Sany Heavy Industry Co., China’s biggest machinery maker, postponed a $2 billion share sale in Hong Kong after struggling to attract investors, two people with knowledge of the matter said.
The company, which had planned to start marketing shares this month, may instead revive the offering next year, said the people, who asked not to be identified as the information is private. Investors were reluctant to subscribe for stock at valuations acceptable to Sany Heavy, the people said.
With large Chinese companies delaying share sales in Hong Kong, the average size of first-time offerings in the city has fallen to a nine-year low, according to data compiled by Bloomberg. China Everbright Bank Co., People’s Insurance Company (Group) of China and Inner Mongolia Yitai Coal Co. have reduced or postponed offerings. Among the four, only Yitai Coal has completed its sale.
Sany Heavy, based in Changsha city and already traded in Shanghai, has lowered its sales forecast for excavators as slowing economic growth and government property market curbs sap demand, Vice Chairman Xiang Wenbo said in an interview on July 11. The company has completed preparations for the stock offer and was waiting for the “right time” to start it, he said last week, without providing a timetable for the offering.
Sany Heavy’s board secretary Xiao Youliang didn’t answer calls to his mobile phone seeking comment on the deal’s timing.
The company tried to raise as much as $3.3 billion in Hong Kong in September last year by selling 1.34 billion shares. That offering was postponed amid a stock market rout that left Sany Heavy’s shares down 11 percent that month. Sany Heavy then lowered its fundraising target to about $2 billion and planned to sell stock equivalent to about 10 percent of its enlarged share capital, people with knowledge of the matter said in May.
Unit sales of excavators may increase 10 percent this year, slower than a previous target of 40 percent, Xiang said in the interview last week. Sany will still outperform the industry, which may see a fall in demand, he said.
“Given the low utilisation of existing construction machinery fleet in addition to the measured pace of fiscal and monetary easing, we believe sales recovery is still far out and will be modest when it happens,” Song Yang, an analyst at Credit Suisse AG, said in a note to clients yesterday.
Companies have raised an average $132 million in first-time offers in Hong Kong so far in 2012, the lowest since 2003 and down from $300 million last year, data compiled by Bloomberg show. With share sales totaling $5.4 billion, 2012 is on track to be the slowest year for equity fundraising since 2009, the data show.

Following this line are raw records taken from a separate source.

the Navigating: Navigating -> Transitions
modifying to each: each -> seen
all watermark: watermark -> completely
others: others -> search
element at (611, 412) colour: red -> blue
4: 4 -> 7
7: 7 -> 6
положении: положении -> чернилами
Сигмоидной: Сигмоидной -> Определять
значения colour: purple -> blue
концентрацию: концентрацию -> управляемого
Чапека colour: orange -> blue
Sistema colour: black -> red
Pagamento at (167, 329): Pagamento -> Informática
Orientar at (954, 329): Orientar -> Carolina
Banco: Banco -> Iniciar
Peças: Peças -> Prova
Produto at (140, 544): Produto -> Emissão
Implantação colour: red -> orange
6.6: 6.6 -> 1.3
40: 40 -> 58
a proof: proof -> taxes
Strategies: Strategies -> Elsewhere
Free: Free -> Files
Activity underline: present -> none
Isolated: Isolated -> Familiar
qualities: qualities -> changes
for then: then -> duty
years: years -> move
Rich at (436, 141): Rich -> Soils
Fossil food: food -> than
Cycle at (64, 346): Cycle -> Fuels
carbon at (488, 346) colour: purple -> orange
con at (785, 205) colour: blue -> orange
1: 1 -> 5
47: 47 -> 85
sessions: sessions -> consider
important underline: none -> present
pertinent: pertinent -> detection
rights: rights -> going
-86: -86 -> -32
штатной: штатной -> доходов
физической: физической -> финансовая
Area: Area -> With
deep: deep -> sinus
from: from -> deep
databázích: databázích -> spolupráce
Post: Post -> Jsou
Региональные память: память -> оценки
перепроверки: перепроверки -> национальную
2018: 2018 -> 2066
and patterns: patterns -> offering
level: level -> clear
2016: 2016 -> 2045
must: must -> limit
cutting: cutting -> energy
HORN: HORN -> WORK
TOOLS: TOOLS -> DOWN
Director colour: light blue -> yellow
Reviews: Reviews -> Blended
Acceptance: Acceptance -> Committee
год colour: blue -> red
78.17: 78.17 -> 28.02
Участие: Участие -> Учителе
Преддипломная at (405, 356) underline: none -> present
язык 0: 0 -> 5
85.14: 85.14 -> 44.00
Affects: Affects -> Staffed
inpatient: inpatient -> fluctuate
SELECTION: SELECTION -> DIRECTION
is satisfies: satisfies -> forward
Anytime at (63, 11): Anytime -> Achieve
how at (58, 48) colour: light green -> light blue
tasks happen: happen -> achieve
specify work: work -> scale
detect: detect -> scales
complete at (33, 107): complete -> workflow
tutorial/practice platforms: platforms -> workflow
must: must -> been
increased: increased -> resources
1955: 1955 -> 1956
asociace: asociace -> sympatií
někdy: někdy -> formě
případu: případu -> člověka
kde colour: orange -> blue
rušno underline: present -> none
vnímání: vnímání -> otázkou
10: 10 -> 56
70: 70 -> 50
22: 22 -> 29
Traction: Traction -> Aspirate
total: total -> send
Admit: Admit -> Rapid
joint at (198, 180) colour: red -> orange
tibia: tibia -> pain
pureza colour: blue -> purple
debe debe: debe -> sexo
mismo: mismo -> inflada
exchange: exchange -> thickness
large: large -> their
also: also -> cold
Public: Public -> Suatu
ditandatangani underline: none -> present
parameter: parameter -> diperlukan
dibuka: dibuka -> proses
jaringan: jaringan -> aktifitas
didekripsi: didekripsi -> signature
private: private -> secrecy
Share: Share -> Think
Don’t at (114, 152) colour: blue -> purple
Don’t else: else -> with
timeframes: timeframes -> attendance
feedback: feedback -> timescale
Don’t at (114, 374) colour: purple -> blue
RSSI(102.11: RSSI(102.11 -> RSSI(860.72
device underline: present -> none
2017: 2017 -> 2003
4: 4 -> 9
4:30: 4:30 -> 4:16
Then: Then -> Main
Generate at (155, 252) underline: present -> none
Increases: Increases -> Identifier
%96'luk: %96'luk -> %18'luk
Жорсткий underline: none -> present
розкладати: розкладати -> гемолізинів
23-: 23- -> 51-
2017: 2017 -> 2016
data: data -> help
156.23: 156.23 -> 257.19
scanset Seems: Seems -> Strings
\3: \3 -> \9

Everbright Bank, which shelved a $6 billion Hong Kong offering last August, cut its fundraising target to about $2 billion and planned to restart the deal this month, people with knowledge of the matter said. The company has delayed the sale again, the people said.
PICC, which had planned a $5 billion initial public offering in Hong Kong and Shanghai for this month, delayed the sale to September at the earliest, people with knowledge of the matter said.
Yitai Coal, the biggest coal producer in the Chinese region bordering Mongolia, raised $900 million in Hong Kong this month after cutting its fundraising target from $1.5 billion.